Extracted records
=== Begin Enclosure ===

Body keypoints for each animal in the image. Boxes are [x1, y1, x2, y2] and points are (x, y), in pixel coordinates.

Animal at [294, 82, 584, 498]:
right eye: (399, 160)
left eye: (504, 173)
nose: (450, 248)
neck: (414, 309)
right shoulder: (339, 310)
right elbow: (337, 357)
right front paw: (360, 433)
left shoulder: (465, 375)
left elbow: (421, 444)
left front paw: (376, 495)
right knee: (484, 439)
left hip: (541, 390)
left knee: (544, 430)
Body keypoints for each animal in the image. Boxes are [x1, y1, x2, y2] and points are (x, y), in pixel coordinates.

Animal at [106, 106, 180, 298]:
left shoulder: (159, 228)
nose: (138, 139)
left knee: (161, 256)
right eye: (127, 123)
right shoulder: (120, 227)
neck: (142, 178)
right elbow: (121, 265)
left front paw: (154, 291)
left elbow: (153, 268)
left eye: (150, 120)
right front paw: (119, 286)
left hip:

=== End Enclosure ===

Problem description — Going back over the entries above, copy word for word every line from the one that has "right shoulder: (339, 310)" on through the one that has "right eye: (127, 123)".

Solution to this task —
right shoulder: (339, 310)
right elbow: (337, 357)
right front paw: (360, 433)
left shoulder: (465, 375)
left elbow: (421, 444)
left front paw: (376, 495)
right knee: (484, 439)
left hip: (541, 390)
left knee: (544, 430)
Body keypoints for each animal in the image. Boxes are [x1, y1, x2, y2] and points are (x, y), in pixel coordinates.

Animal at [106, 106, 180, 298]:
left shoulder: (159, 228)
nose: (138, 139)
left knee: (161, 256)
right eye: (127, 123)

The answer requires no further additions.